Reproduce each of the following lines exactly, in the same order.

Dataset records: Begin

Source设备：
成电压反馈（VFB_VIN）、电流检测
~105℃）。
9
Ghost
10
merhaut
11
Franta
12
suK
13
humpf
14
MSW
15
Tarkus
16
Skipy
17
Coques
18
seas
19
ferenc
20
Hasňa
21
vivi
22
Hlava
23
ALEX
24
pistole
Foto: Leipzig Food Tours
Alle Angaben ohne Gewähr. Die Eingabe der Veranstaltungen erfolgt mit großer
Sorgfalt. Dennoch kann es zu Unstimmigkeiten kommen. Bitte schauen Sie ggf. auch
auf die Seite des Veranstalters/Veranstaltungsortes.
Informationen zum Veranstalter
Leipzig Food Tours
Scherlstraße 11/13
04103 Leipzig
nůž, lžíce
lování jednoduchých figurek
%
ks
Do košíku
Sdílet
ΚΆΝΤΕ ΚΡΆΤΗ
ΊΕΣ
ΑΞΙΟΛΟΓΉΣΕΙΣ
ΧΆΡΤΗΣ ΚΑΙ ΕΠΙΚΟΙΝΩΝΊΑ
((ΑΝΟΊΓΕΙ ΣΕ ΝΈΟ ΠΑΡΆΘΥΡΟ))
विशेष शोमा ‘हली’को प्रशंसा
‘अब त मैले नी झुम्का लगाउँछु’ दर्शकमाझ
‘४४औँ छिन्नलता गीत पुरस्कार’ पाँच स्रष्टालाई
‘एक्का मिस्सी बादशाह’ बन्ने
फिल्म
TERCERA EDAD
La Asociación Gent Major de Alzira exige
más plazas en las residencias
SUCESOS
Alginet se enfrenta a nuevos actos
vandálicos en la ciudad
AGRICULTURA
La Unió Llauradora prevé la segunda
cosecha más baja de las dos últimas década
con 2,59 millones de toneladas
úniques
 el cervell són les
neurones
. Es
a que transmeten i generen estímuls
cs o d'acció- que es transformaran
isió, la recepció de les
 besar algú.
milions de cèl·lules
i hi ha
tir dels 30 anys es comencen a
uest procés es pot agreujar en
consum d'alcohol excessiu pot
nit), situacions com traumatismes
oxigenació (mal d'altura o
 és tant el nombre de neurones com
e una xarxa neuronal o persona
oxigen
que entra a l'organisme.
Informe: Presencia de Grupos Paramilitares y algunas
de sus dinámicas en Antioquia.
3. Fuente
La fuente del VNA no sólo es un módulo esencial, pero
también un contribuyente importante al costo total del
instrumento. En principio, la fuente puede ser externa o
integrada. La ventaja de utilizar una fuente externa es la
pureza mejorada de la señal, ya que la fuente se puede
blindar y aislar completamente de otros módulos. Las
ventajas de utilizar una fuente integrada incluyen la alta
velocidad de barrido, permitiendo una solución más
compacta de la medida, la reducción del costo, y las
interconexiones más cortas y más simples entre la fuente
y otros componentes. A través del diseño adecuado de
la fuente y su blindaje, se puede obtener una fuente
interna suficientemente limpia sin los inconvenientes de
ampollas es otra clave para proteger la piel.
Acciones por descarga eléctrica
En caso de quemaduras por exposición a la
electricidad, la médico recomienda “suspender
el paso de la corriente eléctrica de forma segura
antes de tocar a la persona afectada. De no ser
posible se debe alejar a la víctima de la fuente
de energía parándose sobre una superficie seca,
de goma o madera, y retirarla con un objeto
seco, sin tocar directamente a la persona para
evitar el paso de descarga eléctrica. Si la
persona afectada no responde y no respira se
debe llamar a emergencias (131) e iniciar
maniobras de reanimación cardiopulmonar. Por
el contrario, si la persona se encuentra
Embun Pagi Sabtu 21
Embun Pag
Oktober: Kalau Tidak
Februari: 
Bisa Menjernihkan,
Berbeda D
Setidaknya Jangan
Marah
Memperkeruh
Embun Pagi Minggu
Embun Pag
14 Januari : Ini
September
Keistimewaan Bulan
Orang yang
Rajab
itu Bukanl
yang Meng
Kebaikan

Dataset records: End

## Output of the task
Source设备：
成电压反馈（VFB_VIN）、电流检测
~105℃）。
9
Ghost
10
merhaut
11
Franta
12
suK
13
humpf
14
MSW
15
Tarkus
16
Skipy
17
Coques
18
seas
19
ferenc
20
Hasňa
21
vivi
22
Hlava
23
ALEX
24
pistole
Foto: Leipzig Food Tours
Alle Angaben ohne Gewähr. Die Eingabe der Veranstaltungen erfolgt mit großer
Sorgfalt. Dennoch kann es zu Unstimmigkeiten kommen. Bitte schauen Sie ggf. auch
auf die Seite des Veranstalters/Veranstaltungsortes.
Informationen zum Veranstalter
Leipzig Food Tours
Scherlstraße 11/13
04103 Leipzig
nůž, lžíce
lování jednoduchých figurek
%
ks
Do košíku
Sdílet
ΚΆΝΤΕ ΚΡΆΤΗ
ΊΕΣ
ΑΞΙΟΛΟΓΉΣΕΙΣ
ΧΆΡΤΗΣ ΚΑΙ ΕΠΙΚΟΙΝΩΝΊΑ
((ΑΝΟΊΓΕΙ ΣΕ ΝΈΟ ΠΑΡΆΘΥΡΟ))
विशेष शोमा ‘हली’को प्रशंसा
‘अब त मैले नी झुम्का लगाउँछु’ दर्शकमाझ
‘४४औँ छिन्नलता गीत पुरस्कार’ पाँच स्रष्टालाई
‘एक्का मिस्सी बादशाह’ बन्ने
फिल्म
TERCERA EDAD
La Asociación Gent Major de Alzira exige
más plazas en las residencias
SUCESOS
Alginet se enfrenta a nuevos actos
vandálicos en la ciudad
AGRICULTURA
La Unió Llauradora prevé la segunda
cosecha más baja de las dos últimas década
con 2,59 millones de toneladas
úniques
 el cervell són les
neurones
. Es
a que transmeten i generen estímuls
cs o d'acció- que es transformaran
isió, la recepció de les
 besar algú.
milions de cèl·lules
i hi ha
tir dels 30 anys es comencen a
uest procés es pot agreujar en
consum d'alcohol excessiu pot
nit), situacions com traumatismes
oxigenació (mal d'altura o
 és tant el nombre de neurones com
e una xarxa neuronal o persona
oxigen
que entra a l'organisme.
Informe: Presencia de Grupos Paramilitares y algunas
de sus dinámicas en Antioquia.
3. Fuente
La fuente del VNA no sólo es un módulo esencial, pero
también un contribuyente importante al costo total del
instrumento. En principio, la fuente puede ser externa o
integrada. La ventaja de utilizar una fuente externa es la
pureza mejorada de la señal, ya que la fuente se puede
blindar y aislar completamente de otros módulos. Las
ventajas de utilizar una fuente integrada incluyen la alta
velocidad de barrido, permitiendo una solución más
compacta de la medida, la reducción del costo, y las
interconexiones más cortas y más simples entre la fuente
y otros componentes. A través del diseño adecuado de
la fuente y su blindaje, se puede obtener una fuente
interna suficientemente limpia sin los inconvenientes de
ampollas es otra clave para proteger la piel.
Acciones por descarga eléctrica
En caso de quemaduras por exposición a la
electricidad, la médico recomienda “suspender
el paso de la corriente eléctrica de forma segura
antes de tocar a la persona afectada. De no ser
posible se debe alejar a la víctima de la fuente
de energía parándose sobre una superficie seca,
de goma o madera, y retirarla con un objeto
seco, sin tocar directamente a la persona para
evitar el paso de descarga eléctrica. Si la
persona afectada no responde y no respira se
debe llamar a emergencias (131) e iniciar
maniobras de reanimación cardiopulmonar. Por
el contrario, si la persona se encuentra
Embun Pagi Sabtu 21
Embun Pag
Oktober: Kalau Tidak
Februari: 
Bisa Menjernihkan,
Berbeda D
Setidaknya Jangan
Marah
Memperkeruh
Embun Pagi Minggu
Embun Pag
14 Januari : Ini
September
Keistimewaan Bulan
Orang yang
Rajab
itu Bukanl
yang Meng
Kebaikan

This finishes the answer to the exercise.